Stability Regularized Cross-Validation
This addresses the issue of unstable model performance for practitioners using interpretable models like sparse regression and CART, though it is incremental as it builds on existing cross-validation methods.
The authors tackled the problem of improving test-set performance in cross-validation by introducing a nested k-fold scheme that incorporates a model-stability measure, reducing the risk of poor generalization due to instability. They benchmarked on 13 UCI datasets, achieving an average 4% improvement in out-of-sample MSE for sparse ridge regression and CART, but no impact on XGBoost.
We revisit the problem of ensuring strong test-set performance via cross-validation. Motivated by the generalization theory literature, we propose a nested k-fold cross-validation scheme that selects hyperparameters by minimizing a weighted sum of the usual cross-validation metric and an empirical model-stability measure. The weight on the stability term is itself chosen via a nested cross-validation procedure. This reduces the risk of strong validation set performance and poor test set performance due to instability.

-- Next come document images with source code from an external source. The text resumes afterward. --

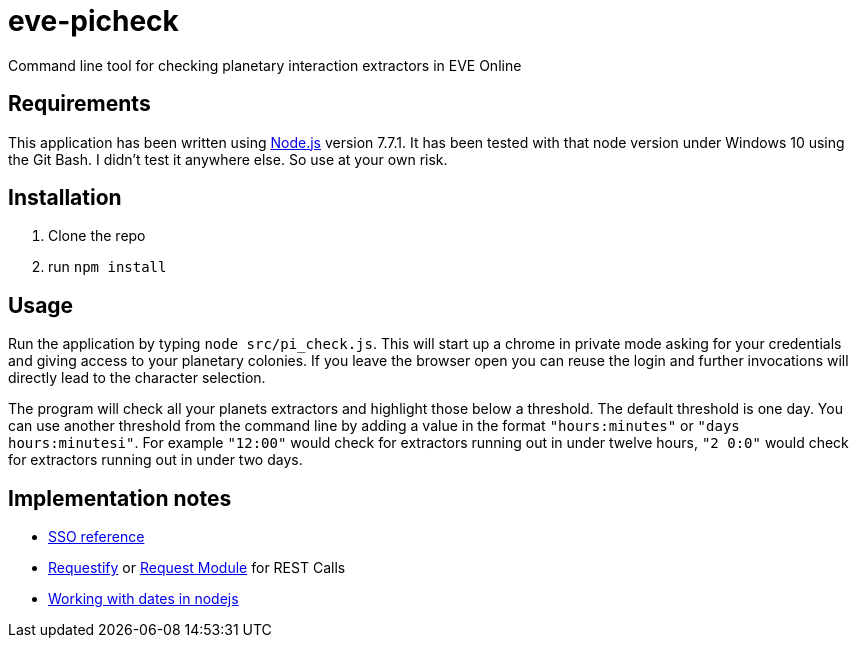 = eve-picheck

Command line tool for checking planetary interaction extractors in EVE Online

== Requirements

This application has been written using https://nodejs.org/[Node.js] version
7.7.1. It has been tested with that node version under Windows 10 using the Git
Bash. I didn't test it anywhere else. So use at your own risk.

== Installation

1. Clone the repo
1. run `npm install`

== Usage

Run the application by typing `node src/pi_check.js`. This will start up a
chrome in private mode asking for your credentials and giving access to your
planetary colonies. If you leave the browser open you can reuse the login and
further invocations will directly lead to the character selection.

The program will check all your planets extractors and highlight those below a
threshold. The default threshold is one day. You can use another threshold from
the command line by adding a value in the format `"hours:minutes"` or `"days
hours:minutesi"`. For example `"12:00"` would check for extractors running out
in under twelve hours, `"2 0:0"` would check for extractors running out in under
two days.

== Implementation notes
* https://eveonline-third-party-documentation.readthedocs.io/en/latest/sso/authentication.html[SSO reference]
* http://ranm8.github.io/requestify/[Requestify] or https://github.com/request/request[Request Module] for REST Calls
* http://momentjs.com/[Working with dates in nodejs]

We benchmark our procedure on a suite of 13 real-world UCI datasets, and find that, compared to k-fold cross-validation over the same hyperparameters, it improves the out-of-sample MSE for sparse ridge regression and CART by 4% on average, but has no impact on XGBoost. This suggests that for interpretable and unstable models, such as sparse regression and CART, our approach is a viable and computationally affordable method for improving test-set performance.